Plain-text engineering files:
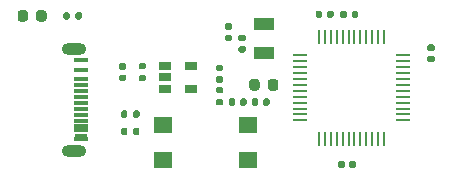
<source format=gbr>
%TF.GenerationSoftware,KiCad,Pcbnew,5.1.9+dfsg1-1*%
%TF.CreationDate,2022-01-14T18:54:51-05:00*%
%TF.ProjectId,samd21g17d,73616d64-3231-4673-9137-642e6b696361,rev?*%
%TF.SameCoordinates,Original*%
%TF.FileFunction,Paste,Top*%
%TF.FilePolarity,Positive*%
%FSLAX46Y46*%
G04 Gerber Fmt 4.6, Leading zero omitted, Abs format (unit mm)*
G04 Created by KiCad (PCBNEW 5.1.9+dfsg1-1) date 2022-01-14 18:54:51*
%MOMM*%
%LPD*%
G01*
G04 APERTURE LIST*
%ADD10R,1.800000X1.000000*%
%ADD11R,1.060000X0.650000*%
%ADD12R,0.250000X1.300000*%
%ADD13R,1.300000X0.250000*%
%ADD14R,1.600000X1.400000*%
%ADD15R,1.150000X0.300000*%
%ADD16O,2.100000X1.000000*%
%ADD17R,1.086500X0.300000*%
G04 APERTURE END LIST*
D10*
%TO.C,Y1*%
X101536500Y-81133000D03*
X101536500Y-78633000D03*
%TD*%
D11*
%TO.C,U2*%
X95397500Y-82235000D03*
X95397500Y-84135000D03*
X93197500Y-84135000D03*
X93197500Y-83185000D03*
X93197500Y-82235000D03*
%TD*%
D12*
%TO.C,U1*%
X106216000Y-79724000D03*
X106716000Y-79724000D03*
X107216000Y-79724000D03*
X107716000Y-79724000D03*
X108216000Y-79724000D03*
X108716000Y-79724000D03*
X109216000Y-79724000D03*
X109716000Y-79724000D03*
X110216000Y-79724000D03*
X110716000Y-79724000D03*
X111216000Y-79724000D03*
X111716000Y-79724000D03*
D13*
X113316000Y-81324000D03*
X113316000Y-81824000D03*
X113316000Y-82324000D03*
X113316000Y-82824000D03*
X113316000Y-83324000D03*
X113316000Y-83824000D03*
X113316000Y-84324000D03*
X113316000Y-84824000D03*
X113316000Y-85324000D03*
X113316000Y-85824000D03*
X113316000Y-86324000D03*
X113316000Y-86824000D03*
D12*
X111716000Y-88424000D03*
X111216000Y-88424000D03*
X110716000Y-88424000D03*
X110216000Y-88424000D03*
X109716000Y-88424000D03*
X109216000Y-88424000D03*
X108716000Y-88424000D03*
X108216000Y-88424000D03*
X107716000Y-88424000D03*
X107216000Y-88424000D03*
X106716000Y-88424000D03*
X106216000Y-88424000D03*
D13*
X104616000Y-86824000D03*
X104616000Y-86324000D03*
X104616000Y-85824000D03*
X104616000Y-85324000D03*
X104616000Y-84824000D03*
X104616000Y-84324000D03*
X104616000Y-83824000D03*
X104616000Y-83324000D03*
X104616000Y-82824000D03*
X104616000Y-82324000D03*
X104616000Y-81824000D03*
X104616000Y-81324000D03*
%TD*%
D14*
%TO.C,RESET*%
X100207000Y-90195500D03*
X93007000Y-90195500D03*
X100207000Y-87195500D03*
X93007000Y-87195500D03*
%TD*%
%TO.C,R5*%
G36*
G01*
X97605000Y-85012500D02*
X97975000Y-85012500D01*
G75*
G02*
X98110000Y-85147500I0J-135000D01*
G01*
X98110000Y-85417500D01*
G75*
G02*
X97975000Y-85552500I-135000J0D01*
G01*
X97605000Y-85552500D01*
G75*
G02*
X97470000Y-85417500I0J135000D01*
G01*
X97470000Y-85147500D01*
G75*
G02*
X97605000Y-85012500I135000J0D01*
G01*
G37*
G36*
G01*
X97605000Y-83992500D02*
X97975000Y-83992500D01*
G75*
G02*
X98110000Y-84127500I0J-135000D01*
G01*
X98110000Y-84397500D01*
G75*
G02*
X97975000Y-84532500I-135000J0D01*
G01*
X97605000Y-84532500D01*
G75*
G02*
X97470000Y-84397500I0J135000D01*
G01*
X97470000Y-84127500D01*
G75*
G02*
X97605000Y-83992500I135000J0D01*
G01*
G37*
%TD*%
%TO.C,R4*%
G36*
G01*
X91434500Y-82500500D02*
X91064500Y-82500500D01*
G75*
G02*
X90929500Y-82365500I0J135000D01*
G01*
X90929500Y-82095500D01*
G75*
G02*
X91064500Y-81960500I135000J0D01*
G01*
X91434500Y-81960500D01*
G75*
G02*
X91569500Y-82095500I0J-135000D01*
G01*
X91569500Y-82365500D01*
G75*
G02*
X91434500Y-82500500I-135000J0D01*
G01*
G37*
G36*
G01*
X91434500Y-83520500D02*
X91064500Y-83520500D01*
G75*
G02*
X90929500Y-83385500I0J135000D01*
G01*
X90929500Y-83115500D01*
G75*
G02*
X91064500Y-82980500I135000J0D01*
G01*
X91434500Y-82980500D01*
G75*
G02*
X91569500Y-83115500I0J-135000D01*
G01*
X91569500Y-83385500D01*
G75*
G02*
X91434500Y-83520500I-135000J0D01*
G01*
G37*
%TD*%
%TO.C,R3*%
G36*
G01*
X85104000Y-77793000D02*
X85104000Y-78163000D01*
G75*
G02*
X84969000Y-78298000I-135000J0D01*
G01*
X84699000Y-78298000D01*
G75*
G02*
X84564000Y-78163000I0J135000D01*
G01*
X84564000Y-77793000D01*
G75*
G02*
X84699000Y-77658000I135000J0D01*
G01*
X84969000Y-77658000D01*
G75*
G02*
X85104000Y-77793000I0J-135000D01*
G01*
G37*
G36*
G01*
X86124000Y-77793000D02*
X86124000Y-78163000D01*
G75*
G02*
X85989000Y-78298000I-135000J0D01*
G01*
X85719000Y-78298000D01*
G75*
G02*
X85584000Y-78163000I0J135000D01*
G01*
X85584000Y-77793000D01*
G75*
G02*
X85719000Y-77658000I135000J0D01*
G01*
X85989000Y-77658000D01*
G75*
G02*
X86124000Y-77793000I0J-135000D01*
G01*
G37*
%TD*%
%TO.C,R2*%
G36*
G01*
X90475500Y-86481500D02*
X90475500Y-86111500D01*
G75*
G02*
X90610500Y-85976500I135000J0D01*
G01*
X90880500Y-85976500D01*
G75*
G02*
X91015500Y-86111500I0J-135000D01*
G01*
X91015500Y-86481500D01*
G75*
G02*
X90880500Y-86616500I-135000J0D01*
G01*
X90610500Y-86616500D01*
G75*
G02*
X90475500Y-86481500I0J135000D01*
G01*
G37*
G36*
G01*
X89455500Y-86481500D02*
X89455500Y-86111500D01*
G75*
G02*
X89590500Y-85976500I135000J0D01*
G01*
X89860500Y-85976500D01*
G75*
G02*
X89995500Y-86111500I0J-135000D01*
G01*
X89995500Y-86481500D01*
G75*
G02*
X89860500Y-86616500I-135000J0D01*
G01*
X89590500Y-86616500D01*
G75*
G02*
X89455500Y-86481500I0J135000D01*
G01*
G37*
%TD*%
%TO.C,R1*%
G36*
G01*
X90473500Y-87942000D02*
X90473500Y-87572000D01*
G75*
G02*
X90608500Y-87437000I135000J0D01*
G01*
X90878500Y-87437000D01*
G75*
G02*
X91013500Y-87572000I0J-135000D01*
G01*
X91013500Y-87942000D01*
G75*
G02*
X90878500Y-88077000I-135000J0D01*
G01*
X90608500Y-88077000D01*
G75*
G02*
X90473500Y-87942000I0J135000D01*
G01*
G37*
G36*
G01*
X89453500Y-87942000D02*
X89453500Y-87572000D01*
G75*
G02*
X89588500Y-87437000I135000J0D01*
G01*
X89858500Y-87437000D01*
G75*
G02*
X89993500Y-87572000I0J-135000D01*
G01*
X89993500Y-87942000D01*
G75*
G02*
X89858500Y-88077000I-135000J0D01*
G01*
X89588500Y-88077000D01*
G75*
G02*
X89453500Y-87942000I0J135000D01*
G01*
G37*
%TD*%
%TO.C,L1*%
G36*
G01*
X101886500Y-84076250D02*
X101886500Y-83563750D01*
G75*
G02*
X102105250Y-83345000I218750J0D01*
G01*
X102542750Y-83345000D01*
G75*
G02*
X102761500Y-83563750I0J-218750D01*
G01*
X102761500Y-84076250D01*
G75*
G02*
X102542750Y-84295000I-218750J0D01*
G01*
X102105250Y-84295000D01*
G75*
G02*
X101886500Y-84076250I0J218750D01*
G01*
G37*
G36*
G01*
X100311500Y-84076250D02*
X100311500Y-83563750D01*
G75*
G02*
X100530250Y-83345000I218750J0D01*
G01*
X100967750Y-83345000D01*
G75*
G02*
X101186500Y-83563750I0J-218750D01*
G01*
X101186500Y-84076250D01*
G75*
G02*
X100967750Y-84295000I-218750J0D01*
G01*
X100530250Y-84295000D01*
G75*
G02*
X100311500Y-84076250I0J218750D01*
G01*
G37*
%TD*%
D15*
%TO.C,J1*%
X86058000Y-88440000D03*
X86058000Y-87640000D03*
D16*
X85483000Y-80770000D03*
X85483000Y-89410000D03*
D15*
X86058000Y-86840000D03*
X86058000Y-86340000D03*
X86058000Y-85840000D03*
X86058000Y-85340000D03*
X86058000Y-84840000D03*
X86058000Y-84340000D03*
X86058000Y-83840000D03*
X86058000Y-83340000D03*
D17*
X86089750Y-88140000D03*
D15*
X86058000Y-87340000D03*
X86058000Y-82540000D03*
X86058000Y-81740000D03*
%TD*%
%TO.C,D1*%
G36*
G01*
X82265000Y-78234250D02*
X82265000Y-77721750D01*
G75*
G02*
X82483750Y-77503000I218750J0D01*
G01*
X82921250Y-77503000D01*
G75*
G02*
X83140000Y-77721750I0J-218750D01*
G01*
X83140000Y-78234250D01*
G75*
G02*
X82921250Y-78453000I-218750J0D01*
G01*
X82483750Y-78453000D01*
G75*
G02*
X82265000Y-78234250I0J218750D01*
G01*
G37*
G36*
G01*
X80690000Y-78234250D02*
X80690000Y-77721750D01*
G75*
G02*
X80908750Y-77503000I218750J0D01*
G01*
X81346250Y-77503000D01*
G75*
G02*
X81565000Y-77721750I0J-218750D01*
G01*
X81565000Y-78234250D01*
G75*
G02*
X81346250Y-78453000I-218750J0D01*
G01*
X80908750Y-78453000D01*
G75*
G02*
X80690000Y-78234250I0J218750D01*
G01*
G37*
%TD*%
%TO.C,C10*%
G36*
G01*
X101082500Y-85110500D02*
X101082500Y-85450500D01*
G75*
G02*
X100942500Y-85590500I-140000J0D01*
G01*
X100662500Y-85590500D01*
G75*
G02*
X100522500Y-85450500I0J140000D01*
G01*
X100522500Y-85110500D01*
G75*
G02*
X100662500Y-84970500I140000J0D01*
G01*
X100942500Y-84970500D01*
G75*
G02*
X101082500Y-85110500I0J-140000D01*
G01*
G37*
G36*
G01*
X102042500Y-85110500D02*
X102042500Y-85450500D01*
G75*
G02*
X101902500Y-85590500I-140000J0D01*
G01*
X101622500Y-85590500D01*
G75*
G02*
X101482500Y-85450500I0J140000D01*
G01*
X101482500Y-85110500D01*
G75*
G02*
X101622500Y-84970500I140000J0D01*
G01*
X101902500Y-84970500D01*
G75*
G02*
X102042500Y-85110500I0J-140000D01*
G01*
G37*
%TD*%
%TO.C,C9*%
G36*
G01*
X108785000Y-90721000D02*
X108785000Y-90381000D01*
G75*
G02*
X108925000Y-90241000I140000J0D01*
G01*
X109205000Y-90241000D01*
G75*
G02*
X109345000Y-90381000I0J-140000D01*
G01*
X109345000Y-90721000D01*
G75*
G02*
X109205000Y-90861000I-140000J0D01*
G01*
X108925000Y-90861000D01*
G75*
G02*
X108785000Y-90721000I0J140000D01*
G01*
G37*
G36*
G01*
X107825000Y-90721000D02*
X107825000Y-90381000D01*
G75*
G02*
X107965000Y-90241000I140000J0D01*
G01*
X108245000Y-90241000D01*
G75*
G02*
X108385000Y-90381000I0J-140000D01*
G01*
X108385000Y-90721000D01*
G75*
G02*
X108245000Y-90861000I-140000J0D01*
G01*
X107965000Y-90861000D01*
G75*
G02*
X107825000Y-90721000I0J140000D01*
G01*
G37*
%TD*%
%TO.C,C8*%
G36*
G01*
X115527000Y-81353000D02*
X115867000Y-81353000D01*
G75*
G02*
X116007000Y-81493000I0J-140000D01*
G01*
X116007000Y-81773000D01*
G75*
G02*
X115867000Y-81913000I-140000J0D01*
G01*
X115527000Y-81913000D01*
G75*
G02*
X115387000Y-81773000I0J140000D01*
G01*
X115387000Y-81493000D01*
G75*
G02*
X115527000Y-81353000I140000J0D01*
G01*
G37*
G36*
G01*
X115527000Y-80393000D02*
X115867000Y-80393000D01*
G75*
G02*
X116007000Y-80533000I0J-140000D01*
G01*
X116007000Y-80813000D01*
G75*
G02*
X115867000Y-80953000I-140000J0D01*
G01*
X115527000Y-80953000D01*
G75*
G02*
X115387000Y-80813000I0J140000D01*
G01*
X115387000Y-80533000D01*
G75*
G02*
X115527000Y-80393000I140000J0D01*
G01*
G37*
%TD*%
%TO.C,C7*%
G36*
G01*
X108975500Y-78021000D02*
X108975500Y-77681000D01*
G75*
G02*
X109115500Y-77541000I140000J0D01*
G01*
X109395500Y-77541000D01*
G75*
G02*
X109535500Y-77681000I0J-140000D01*
G01*
X109535500Y-78021000D01*
G75*
G02*
X109395500Y-78161000I-140000J0D01*
G01*
X109115500Y-78161000D01*
G75*
G02*
X108975500Y-78021000I0J140000D01*
G01*
G37*
G36*
G01*
X108015500Y-78021000D02*
X108015500Y-77681000D01*
G75*
G02*
X108155500Y-77541000I140000J0D01*
G01*
X108435500Y-77541000D01*
G75*
G02*
X108575500Y-77681000I0J-140000D01*
G01*
X108575500Y-78021000D01*
G75*
G02*
X108435500Y-78161000I-140000J0D01*
G01*
X108155500Y-78161000D01*
G75*
G02*
X108015500Y-78021000I0J140000D01*
G01*
G37*
%TD*%
%TO.C,C6*%
G36*
G01*
X106480000Y-77681000D02*
X106480000Y-78021000D01*
G75*
G02*
X106340000Y-78161000I-140000J0D01*
G01*
X106060000Y-78161000D01*
G75*
G02*
X105920000Y-78021000I0J140000D01*
G01*
X105920000Y-77681000D01*
G75*
G02*
X106060000Y-77541000I140000J0D01*
G01*
X106340000Y-77541000D01*
G75*
G02*
X106480000Y-77681000I0J-140000D01*
G01*
G37*
G36*
G01*
X107440000Y-77681000D02*
X107440000Y-78021000D01*
G75*
G02*
X107300000Y-78161000I-140000J0D01*
G01*
X107020000Y-78161000D01*
G75*
G02*
X106880000Y-78021000I0J140000D01*
G01*
X106880000Y-77681000D01*
G75*
G02*
X107020000Y-77541000I140000J0D01*
G01*
X107300000Y-77541000D01*
G75*
G02*
X107440000Y-77681000I0J-140000D01*
G01*
G37*
%TD*%
%TO.C,C5*%
G36*
G01*
X99514000Y-85450500D02*
X99514000Y-85110500D01*
G75*
G02*
X99654000Y-84970500I140000J0D01*
G01*
X99934000Y-84970500D01*
G75*
G02*
X100074000Y-85110500I0J-140000D01*
G01*
X100074000Y-85450500D01*
G75*
G02*
X99934000Y-85590500I-140000J0D01*
G01*
X99654000Y-85590500D01*
G75*
G02*
X99514000Y-85450500I0J140000D01*
G01*
G37*
G36*
G01*
X98554000Y-85450500D02*
X98554000Y-85110500D01*
G75*
G02*
X98694000Y-84970500I140000J0D01*
G01*
X98974000Y-84970500D01*
G75*
G02*
X99114000Y-85110500I0J-140000D01*
G01*
X99114000Y-85450500D01*
G75*
G02*
X98974000Y-85590500I-140000J0D01*
G01*
X98694000Y-85590500D01*
G75*
G02*
X98554000Y-85450500I0J140000D01*
G01*
G37*
%TD*%
%TO.C,C4*%
G36*
G01*
X97620000Y-83067500D02*
X97960000Y-83067500D01*
G75*
G02*
X98100000Y-83207500I0J-140000D01*
G01*
X98100000Y-83487500D01*
G75*
G02*
X97960000Y-83627500I-140000J0D01*
G01*
X97620000Y-83627500D01*
G75*
G02*
X97480000Y-83487500I0J140000D01*
G01*
X97480000Y-83207500D01*
G75*
G02*
X97620000Y-83067500I140000J0D01*
G01*
G37*
G36*
G01*
X97620000Y-82107500D02*
X97960000Y-82107500D01*
G75*
G02*
X98100000Y-82247500I0J-140000D01*
G01*
X98100000Y-82527500D01*
G75*
G02*
X97960000Y-82667500I-140000J0D01*
G01*
X97620000Y-82667500D01*
G75*
G02*
X97480000Y-82527500I0J140000D01*
G01*
X97480000Y-82247500D01*
G75*
G02*
X97620000Y-82107500I140000J0D01*
G01*
G37*
%TD*%
%TO.C,C3*%
G36*
G01*
X89428500Y-82940500D02*
X89768500Y-82940500D01*
G75*
G02*
X89908500Y-83080500I0J-140000D01*
G01*
X89908500Y-83360500D01*
G75*
G02*
X89768500Y-83500500I-140000J0D01*
G01*
X89428500Y-83500500D01*
G75*
G02*
X89288500Y-83360500I0J140000D01*
G01*
X89288500Y-83080500D01*
G75*
G02*
X89428500Y-82940500I140000J0D01*
G01*
G37*
G36*
G01*
X89428500Y-81980500D02*
X89768500Y-81980500D01*
G75*
G02*
X89908500Y-82120500I0J-140000D01*
G01*
X89908500Y-82400500D01*
G75*
G02*
X89768500Y-82540500I-140000J0D01*
G01*
X89428500Y-82540500D01*
G75*
G02*
X89288500Y-82400500I0J140000D01*
G01*
X89288500Y-82120500D01*
G75*
G02*
X89428500Y-81980500I140000J0D01*
G01*
G37*
%TD*%
%TO.C,C2*%
G36*
G01*
X99525000Y-80527500D02*
X99865000Y-80527500D01*
G75*
G02*
X100005000Y-80667500I0J-140000D01*
G01*
X100005000Y-80947500D01*
G75*
G02*
X99865000Y-81087500I-140000J0D01*
G01*
X99525000Y-81087500D01*
G75*
G02*
X99385000Y-80947500I0J140000D01*
G01*
X99385000Y-80667500D01*
G75*
G02*
X99525000Y-80527500I140000J0D01*
G01*
G37*
G36*
G01*
X99525000Y-79567500D02*
X99865000Y-79567500D01*
G75*
G02*
X100005000Y-79707500I0J-140000D01*
G01*
X100005000Y-79987500D01*
G75*
G02*
X99865000Y-80127500I-140000J0D01*
G01*
X99525000Y-80127500D01*
G75*
G02*
X99385000Y-79987500I0J140000D01*
G01*
X99385000Y-79707500D01*
G75*
G02*
X99525000Y-79567500I140000J0D01*
G01*
G37*
%TD*%
%TO.C,C1*%
G36*
G01*
X98382000Y-79575000D02*
X98722000Y-79575000D01*
G75*
G02*
X98862000Y-79715000I0J-140000D01*
G01*
X98862000Y-79995000D01*
G75*
G02*
X98722000Y-80135000I-140000J0D01*
G01*
X98382000Y-80135000D01*
G75*
G02*
X98242000Y-79995000I0J140000D01*
G01*
X98242000Y-79715000D01*
G75*
G02*
X98382000Y-79575000I140000J0D01*
G01*
G37*
G36*
G01*
X98382000Y-78615000D02*
X98722000Y-78615000D01*
G75*
G02*
X98862000Y-78755000I0J-140000D01*
G01*
X98862000Y-79035000D01*
G75*
G02*
X98722000Y-79175000I-140000J0D01*
G01*
X98382000Y-79175000D01*
G75*
G02*
X98242000Y-79035000I0J140000D01*
G01*
X98242000Y-78755000D01*
G75*
G02*
X98382000Y-78615000I140000J0D01*
G01*
G37*
%TD*%
M02*

</source>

Your assignment
Leave out the pictures and repeat exactly the lines from the first line of the data through the line containing "X100207000Y-87195500D03*". Add nothing else.

Exercise result
<source format=gbr>
%TF.GenerationSoftware,KiCad,Pcbnew,5.1.9+dfsg1-1*%
%TF.CreationDate,2022-01-14T18:54:51-05:00*%
%TF.ProjectId,samd21g17d,73616d64-3231-4673-9137-642e6b696361,rev?*%
%TF.SameCoordinates,Original*%
%TF.FileFunction,Paste,Top*%
%TF.FilePolarity,Positive*%
%FSLAX46Y46*%
G04 Gerber Fmt 4.6, Leading zero omitted, Abs format (unit mm)*
G04 Created by KiCad (PCBNEW 5.1.9+dfsg1-1) date 2022-01-14 18:54:51*
%MOMM*%
%LPD*%
G01*
G04 APERTURE LIST*
%ADD10R,1.800000X1.000000*%
%ADD11R,1.060000X0.650000*%
%ADD12R,0.250000X1.300000*%
%ADD13R,1.300000X0.250000*%
%ADD14R,1.600000X1.400000*%
%ADD15R,1.150000X0.300000*%
%ADD16O,2.100000X1.000000*%
%ADD17R,1.086500X0.300000*%
G04 APERTURE END LIST*
D10*
%TO.C,Y1*%
X101536500Y-81133000D03*
X101536500Y-78633000D03*
%TD*%
D11*
%TO.C,U2*%
X95397500Y-82235000D03*
X95397500Y-84135000D03*
X93197500Y-84135000D03*
X93197500Y-83185000D03*
X93197500Y-82235000D03*
%TD*%
D12*
%TO.C,U1*%
X106216000Y-79724000D03*
X106716000Y-79724000D03*
X107216000Y-79724000D03*
X107716000Y-79724000D03*
X108216000Y-79724000D03*
X108716000Y-79724000D03*
X109216000Y-79724000D03*
X109716000Y-79724000D03*
X110216000Y-79724000D03*
X110716000Y-79724000D03*
X111216000Y-79724000D03*
X111716000Y-79724000D03*
D13*
X113316000Y-81324000D03*
X113316000Y-81824000D03*
X113316000Y-82324000D03*
X113316000Y-82824000D03*
X113316000Y-83324000D03*
X113316000Y-83824000D03*
X113316000Y-84324000D03*
X113316000Y-84824000D03*
X113316000Y-85324000D03*
X113316000Y-85824000D03*
X113316000Y-86324000D03*
X113316000Y-86824000D03*
D12*
X111716000Y-88424000D03*
X111216000Y-88424000D03*
X110716000Y-88424000D03*
X110216000Y-88424000D03*
X109716000Y-88424000D03*
X109216000Y-88424000D03*
X108716000Y-88424000D03*
X108216000Y-88424000D03*
X107716000Y-88424000D03*
X107216000Y-88424000D03*
X106716000Y-88424000D03*
X106216000Y-88424000D03*
D13*
X104616000Y-86824000D03*
X104616000Y-86324000D03*
X104616000Y-85824000D03*
X104616000Y-85324000D03*
X104616000Y-84824000D03*
X104616000Y-84324000D03*
X104616000Y-83824000D03*
X104616000Y-83324000D03*
X104616000Y-82824000D03*
X104616000Y-82324000D03*
X104616000Y-81824000D03*
X104616000Y-81324000D03*
%TD*%
D14*
%TO.C,RESET*%
X100207000Y-90195500D03*
X93007000Y-90195500D03*
X100207000Y-87195500D03*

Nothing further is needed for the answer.